Urteil des Bundesverfassungsgerichts: Mehr Flüchtlinge kriegen Elterngeld
Bürgerkriegsflüchtlinge können nach drei Jahren in Deutschland Elterngeld bekommen. Das hat das Verfassungsgericht entschieden.
FREIBURG taz | Bürgerkriegsflüchtlinge erhalten künftig generell Elterngeld, wenn sie kleine Kinder haben. Das Bundesverfassungsgericht erklärte den bisherigen Ausschluss von Bürgerkriegsflüchtlingen, die nicht in den Arbeitsmarkt integriert sind, für verfassungswidrig.
Grundsätzlich können auch Ausländer Elterngeld erhalten. Der Gesetzgeber wollte die Sozialleistung aber auf jene beschränken, die vermutlich dauerhaft in Deutschland bleiben. Ausländer, die eine dauerhafte Niederlassungserlaubnis haben, bekommen deshalb ebenso Elterngeld wie Flüchtlinge, die wegen ihrer politischen Verfolgung in Deutschland Asyl erhielten.

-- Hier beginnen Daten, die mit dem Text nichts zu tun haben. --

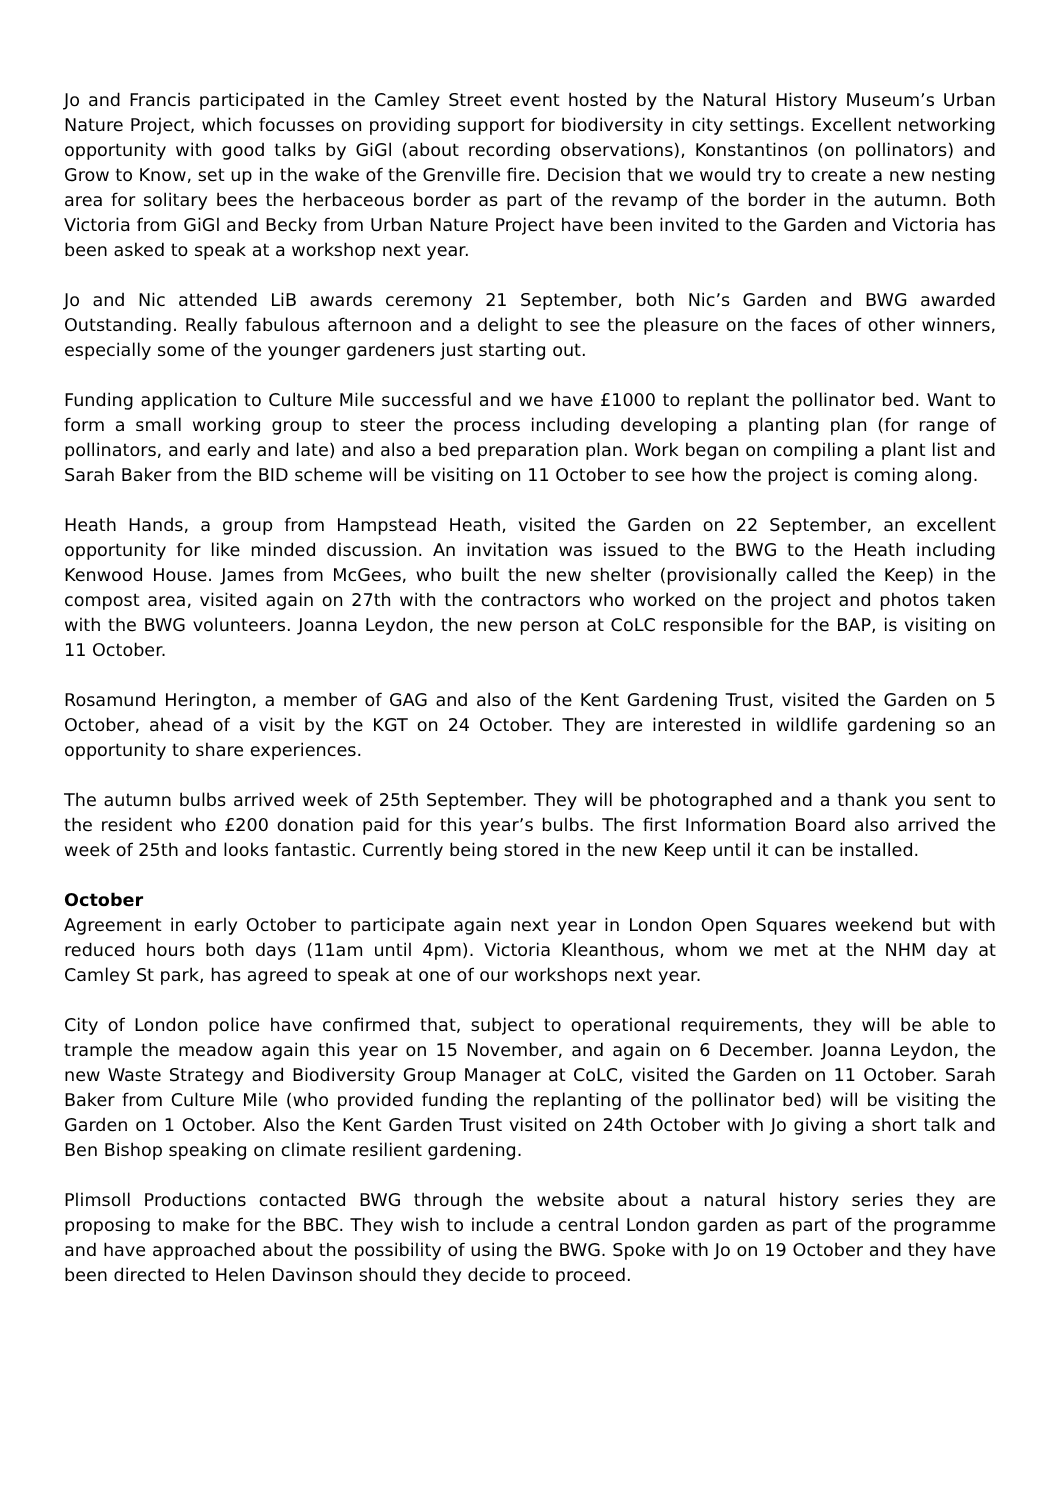Jo and Francis participated in the Camley Street event hosted by the Natural History Museum’s Urban Nature Project, which focusses on providing support for biodiversity in city settings. Excellent networking opportunity with good talks by GiGl (about recording observations), Konstantinos (on pollinators) and Grow to Know, set up in the wake of the Grenville fire. Decision that we would try to create a new nesting area for solitary bees the herbaceous border as part of the revamp of the border in the autumn. Both Victoria from GiGl and Becky from Urban Nature Project have been invited to the Garden and Victoria has been asked to speak at a workshop next year.
Jo and Nic attended LiB awards ceremony 21 September, both Nic’s Garden and BWG awarded Outstanding. Really fabulous afternoon and a delight to see the pleasure on the faces of other winners, especially some of the younger gardeners just starting out.
Funding application to Culture Mile successful and we have £1000 to replant the pollinator bed. Want to form a small working group to steer the process including developing a planting plan (for range of pollinators, and early and late) and also a bed preparation plan. Work began on compiling a plant list and Sarah Baker from the BID scheme will be visiting on 11 October to see how the project is coming along.
Heath Hands, a group from Hampstead Heath, visited the Garden on 22 September, an excellent opportunity for like minded discussion. An invitation was issued to the BWG to the Heath including Kenwood House. James from McGees, who built the new shelter (provisionally called the Keep) in the compost area, visited again on 27th with the contractors who worked on the project and photos taken with the BWG volunteers. Joanna Leydon, the new person at CoLC responsible for the BAP, is visiting on 11 October.
Rosamund Herington, a member of GAG and also of the Kent Gardening Trust, visited the Garden on 5 October, ahead of a visit by the KGT on 24 October. They are interested in wildlife gardening so an opportunity to share experiences.
The autumn bulbs arrived week of 25th September. They will be photographed and a thank you sent to the resident who £200 donation paid for this year’s bulbs. The first Information Board also arrived the week of 25th and looks fantastic. Currently being stored in the new Keep until it can be installed.
October
Agreement in early October to participate again next year in London Open Squares weekend but with reduced hours both days (11am until 4pm). Victoria Kleanthous, whom we met at the NHM day at Camley St park, has agreed to speak at one of our workshops next year.
City of London police have confirmed that, subject to operational requirements, they will be able to trample the meadow again this year on 15 November, and again on 6 December. Joanna Leydon, the new Waste Strategy and Biodiversity Group Manager at CoLC, visited the Garden on 11 October. Sarah Baker from Culture Mile (who provided funding the replanting of the pollinator bed) will be visiting the Garden on 1 October. Also the Kent Garden Trust visited on 24th October with Jo giving a short talk and Ben Bishop speaking on climate resilient gardening.
Plimsoll Productions contacted BWG through the website about a natural history series they are proposing to make for the BBC. They wish to include a central London garden as part of the programme and have approached about the possibility of using the BWG. Spoke with Jo on 19 October and they have been directed to Helen Davinson should they decide to proceed.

Bürgerkriegsflüchtlinge und andere Flüchtlinge mit einer humanitären Aufenthaltserlaubnis waren dagegen bisher vom Elterngeld ausgeschlossen – es sei denn, sie leben seit drei Jahren in Deutschland und sind in den Arbeitsmarkt integriert – dazu zählt, wer arbeitet oder nach früherer Erwerbsarbeit Arbeitslosengeld 1 bezieht.
Der Erste Senat des Bundesverfassungsgerichts hat es grundsätzlich gebilligt, dass das Elterngeld auf jene Ausländer beschränkt wird, die voraussichtlich dauerhaft in Deutschland bleiben. Die Integration in den Arbeitsmarkt sei dafür aber kein sinnvolles Unterscheidungsmerkmal – schließlich kämen Bürgerkriegsflüchtlinge nicht nach Deutschland, weil sie hier arbeiten wollen, sondern wegen der Situation im Heimatland. Die Regelung sei daher nicht sachgemäß und verstoße gegen das Gleichbehandlungsgebot des Grundgesetzes.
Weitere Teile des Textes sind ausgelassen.